Open Source Deduplication For Linux With Opendedup
tazzbit writes "The storage vendors have been crowing about data deduplication technology for some time now, but a new open source project, Opendedup, brings it to Linux and its hypervisors — KVM, Xen and VMware. The new deduplication-based file system called SDFS (GPL v2) is scalable to eight petabytes of capacity with 256 storage engines, which can each store up to 32TB of deduplicated data. Each volume can be up to 8 exabytes and the number of files is limited by the underlying file system. Opendedup runs in user space, making it platform independent, easier to scale and cluster, and it can integrate with other user space services like Amazon S3."

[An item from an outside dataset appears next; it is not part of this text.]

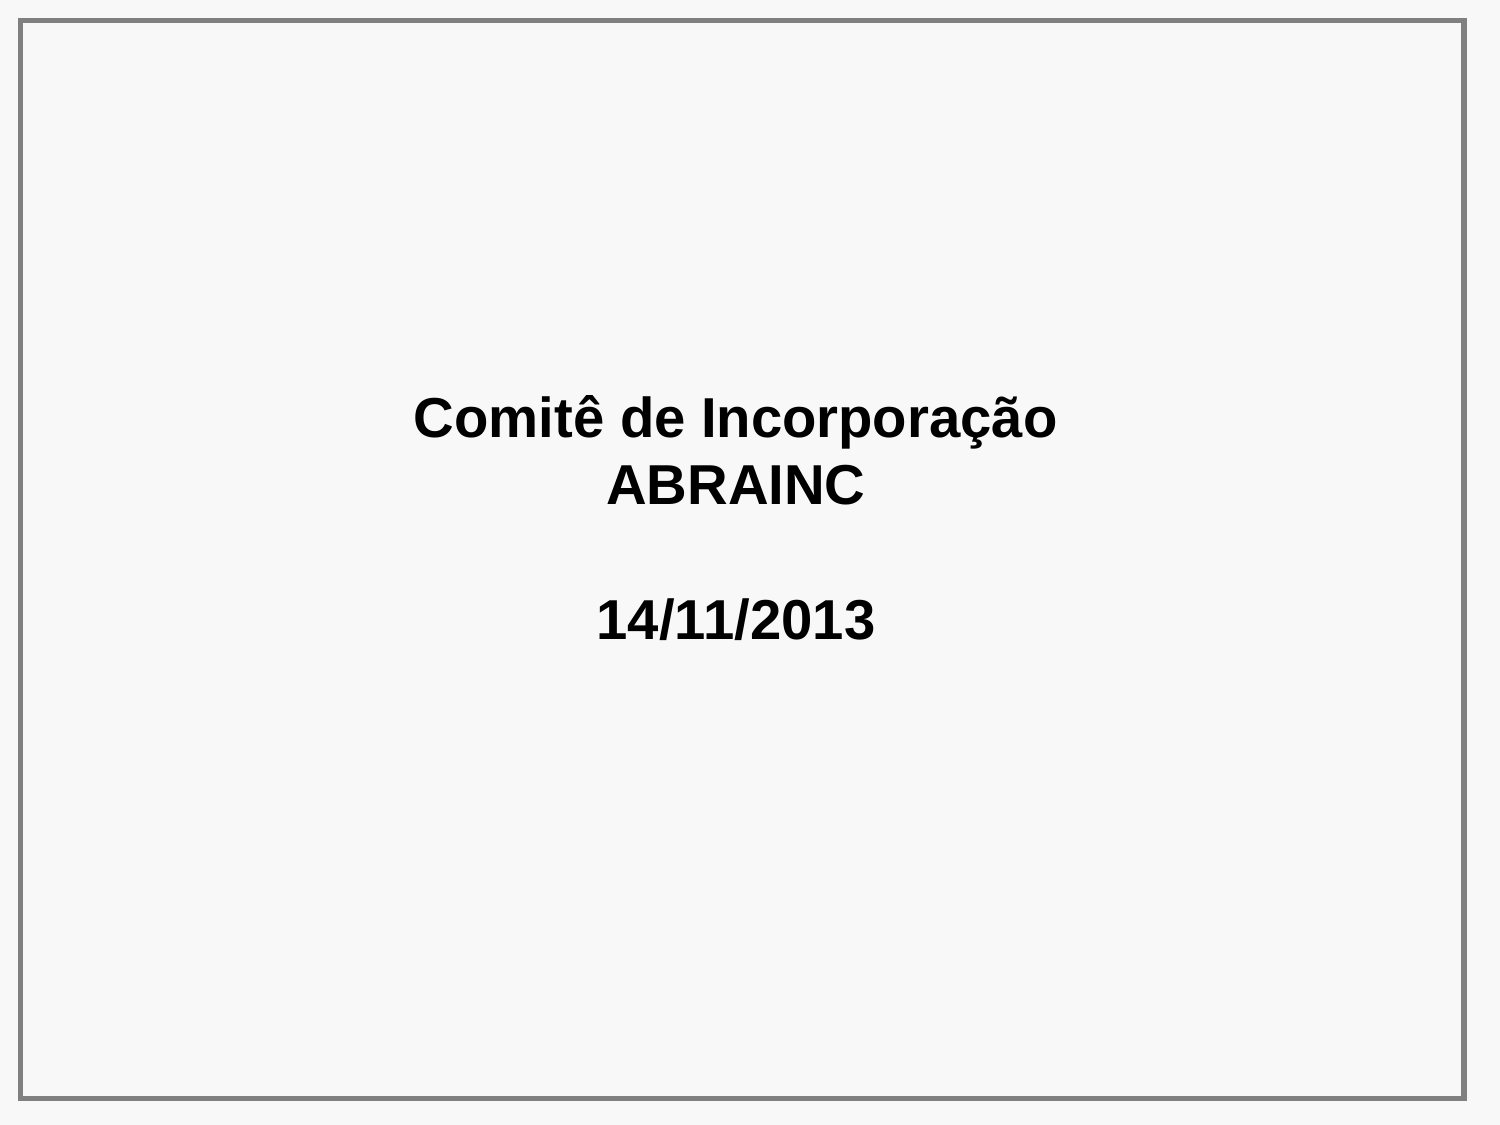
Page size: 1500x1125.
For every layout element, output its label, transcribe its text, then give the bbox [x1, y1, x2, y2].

text_box Comitê de Incorporação ABRAINC 14/11/2013 [104, 125, 1368, 660]
text_box [20, 20, 1465, 1099]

What kind of lame recursive acronym is "deduplication"?
I'm flummoxed in any attempt to decipher it.
"I believe in Karma. That means I can do bad things to people all day long and I assume they deserve it." : Dogbert
September 22, 1998.
Single instance storage of information
Yeah, that makes sense. But I had to do some googling to figure that out. If Slashdot lived up to its pretense to be a news site, the editors would take a few minutes to summarize the concept, or at least point at the appropriate Wikipedia article. It's beyond lame that they can't be bothered.
One wonders if they even bother to read the stories they post — and what they do with the remaining 7 3/4 hours in the work day after they've picked out the stories.